- DATASET ENTRIES -
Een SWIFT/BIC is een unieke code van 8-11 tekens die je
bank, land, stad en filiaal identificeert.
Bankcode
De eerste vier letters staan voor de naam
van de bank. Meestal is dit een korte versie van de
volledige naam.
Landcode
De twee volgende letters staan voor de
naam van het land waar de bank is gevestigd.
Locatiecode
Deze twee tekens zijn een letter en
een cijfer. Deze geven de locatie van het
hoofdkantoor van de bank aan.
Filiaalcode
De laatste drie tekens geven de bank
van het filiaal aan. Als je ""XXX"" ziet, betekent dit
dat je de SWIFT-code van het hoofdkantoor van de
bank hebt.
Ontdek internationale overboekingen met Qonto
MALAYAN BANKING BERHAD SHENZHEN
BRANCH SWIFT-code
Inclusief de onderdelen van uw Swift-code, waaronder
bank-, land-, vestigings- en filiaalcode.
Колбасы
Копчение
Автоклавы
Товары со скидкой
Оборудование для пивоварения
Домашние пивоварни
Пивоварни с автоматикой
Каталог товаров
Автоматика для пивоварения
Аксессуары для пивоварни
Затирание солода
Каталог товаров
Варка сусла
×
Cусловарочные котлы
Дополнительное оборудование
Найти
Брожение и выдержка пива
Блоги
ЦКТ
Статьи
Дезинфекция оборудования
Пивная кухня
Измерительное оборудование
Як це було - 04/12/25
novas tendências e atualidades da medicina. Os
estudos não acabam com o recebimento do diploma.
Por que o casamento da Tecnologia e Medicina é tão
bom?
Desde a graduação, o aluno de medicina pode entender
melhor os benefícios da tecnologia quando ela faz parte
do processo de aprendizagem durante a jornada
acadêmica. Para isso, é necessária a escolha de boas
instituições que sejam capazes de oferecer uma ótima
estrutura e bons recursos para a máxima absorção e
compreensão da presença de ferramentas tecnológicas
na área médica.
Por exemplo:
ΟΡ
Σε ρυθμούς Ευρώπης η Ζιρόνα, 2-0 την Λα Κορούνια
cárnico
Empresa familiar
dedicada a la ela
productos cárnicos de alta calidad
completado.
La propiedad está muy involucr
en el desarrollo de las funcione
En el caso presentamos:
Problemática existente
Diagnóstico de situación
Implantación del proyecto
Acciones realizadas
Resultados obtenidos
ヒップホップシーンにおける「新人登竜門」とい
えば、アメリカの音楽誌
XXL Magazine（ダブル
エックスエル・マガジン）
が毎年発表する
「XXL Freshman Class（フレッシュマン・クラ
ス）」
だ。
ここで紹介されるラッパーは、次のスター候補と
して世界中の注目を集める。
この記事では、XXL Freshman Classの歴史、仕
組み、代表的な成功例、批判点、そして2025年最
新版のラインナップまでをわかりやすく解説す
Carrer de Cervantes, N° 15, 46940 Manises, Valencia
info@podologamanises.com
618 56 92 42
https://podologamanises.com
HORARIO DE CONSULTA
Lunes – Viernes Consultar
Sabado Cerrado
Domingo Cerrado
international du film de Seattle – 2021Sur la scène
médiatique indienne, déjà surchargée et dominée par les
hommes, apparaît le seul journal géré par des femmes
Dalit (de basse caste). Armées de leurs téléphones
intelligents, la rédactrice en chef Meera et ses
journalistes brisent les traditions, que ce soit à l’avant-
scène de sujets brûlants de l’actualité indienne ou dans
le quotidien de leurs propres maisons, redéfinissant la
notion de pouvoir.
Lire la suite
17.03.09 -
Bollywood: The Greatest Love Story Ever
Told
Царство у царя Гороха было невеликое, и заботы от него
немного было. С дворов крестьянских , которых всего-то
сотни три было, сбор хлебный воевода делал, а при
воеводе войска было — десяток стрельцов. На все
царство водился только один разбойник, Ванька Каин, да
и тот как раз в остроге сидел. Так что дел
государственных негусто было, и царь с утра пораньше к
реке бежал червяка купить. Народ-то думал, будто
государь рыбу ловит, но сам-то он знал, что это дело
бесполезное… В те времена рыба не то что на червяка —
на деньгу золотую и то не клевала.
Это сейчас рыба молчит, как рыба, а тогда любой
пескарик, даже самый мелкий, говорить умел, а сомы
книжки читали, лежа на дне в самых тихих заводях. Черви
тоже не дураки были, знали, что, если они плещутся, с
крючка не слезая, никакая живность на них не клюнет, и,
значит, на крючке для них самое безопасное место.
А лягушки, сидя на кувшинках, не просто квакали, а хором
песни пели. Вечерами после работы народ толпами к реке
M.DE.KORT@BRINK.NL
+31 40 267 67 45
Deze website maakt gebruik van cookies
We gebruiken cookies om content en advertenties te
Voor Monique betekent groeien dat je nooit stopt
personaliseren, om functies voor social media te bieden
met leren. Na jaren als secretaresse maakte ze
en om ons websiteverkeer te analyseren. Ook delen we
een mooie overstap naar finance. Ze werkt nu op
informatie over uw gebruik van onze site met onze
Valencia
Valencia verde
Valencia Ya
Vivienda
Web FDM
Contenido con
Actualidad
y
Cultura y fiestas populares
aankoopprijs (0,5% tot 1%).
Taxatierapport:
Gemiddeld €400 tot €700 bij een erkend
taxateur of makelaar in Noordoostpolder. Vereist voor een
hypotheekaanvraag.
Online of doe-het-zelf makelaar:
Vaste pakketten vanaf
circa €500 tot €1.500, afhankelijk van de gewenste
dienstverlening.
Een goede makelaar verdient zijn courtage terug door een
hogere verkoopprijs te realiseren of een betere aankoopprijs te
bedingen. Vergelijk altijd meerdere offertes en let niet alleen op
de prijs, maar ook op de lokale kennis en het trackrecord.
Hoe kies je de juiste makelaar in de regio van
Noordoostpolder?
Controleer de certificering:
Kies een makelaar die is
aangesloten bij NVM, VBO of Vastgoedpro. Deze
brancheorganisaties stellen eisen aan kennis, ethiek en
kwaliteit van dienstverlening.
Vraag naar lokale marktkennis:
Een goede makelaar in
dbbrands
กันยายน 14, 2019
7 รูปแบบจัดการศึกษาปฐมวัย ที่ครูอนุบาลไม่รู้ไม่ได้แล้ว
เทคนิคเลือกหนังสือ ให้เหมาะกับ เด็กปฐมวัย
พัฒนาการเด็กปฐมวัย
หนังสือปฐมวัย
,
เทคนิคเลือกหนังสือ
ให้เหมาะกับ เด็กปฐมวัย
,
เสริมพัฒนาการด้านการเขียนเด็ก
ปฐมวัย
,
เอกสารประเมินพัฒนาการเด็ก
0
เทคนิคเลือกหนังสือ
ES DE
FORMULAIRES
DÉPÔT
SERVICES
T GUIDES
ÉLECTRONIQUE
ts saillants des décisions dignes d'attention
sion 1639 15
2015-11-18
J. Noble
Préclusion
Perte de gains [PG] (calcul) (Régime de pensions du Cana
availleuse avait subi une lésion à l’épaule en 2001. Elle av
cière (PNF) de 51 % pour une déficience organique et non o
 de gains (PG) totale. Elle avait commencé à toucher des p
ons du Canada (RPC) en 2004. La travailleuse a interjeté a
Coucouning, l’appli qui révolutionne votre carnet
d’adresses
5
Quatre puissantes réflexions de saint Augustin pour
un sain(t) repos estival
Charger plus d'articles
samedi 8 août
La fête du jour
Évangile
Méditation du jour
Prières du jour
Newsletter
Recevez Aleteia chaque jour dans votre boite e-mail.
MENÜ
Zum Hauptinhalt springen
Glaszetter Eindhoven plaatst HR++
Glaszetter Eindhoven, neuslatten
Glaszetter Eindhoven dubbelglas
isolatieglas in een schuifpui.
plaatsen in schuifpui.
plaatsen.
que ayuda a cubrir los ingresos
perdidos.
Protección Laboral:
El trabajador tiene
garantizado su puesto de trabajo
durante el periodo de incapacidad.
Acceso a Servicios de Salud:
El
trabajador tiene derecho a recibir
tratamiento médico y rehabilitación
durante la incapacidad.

- TASK ITEM -
Copy all lines of the preceding data that hold the word "pour".

- ANSWER FOR THIS EXERCISE -
cière (PNF) de 51 % pour une déficience organique et non o
Quatre puissantes réflexions de saint Augustin pour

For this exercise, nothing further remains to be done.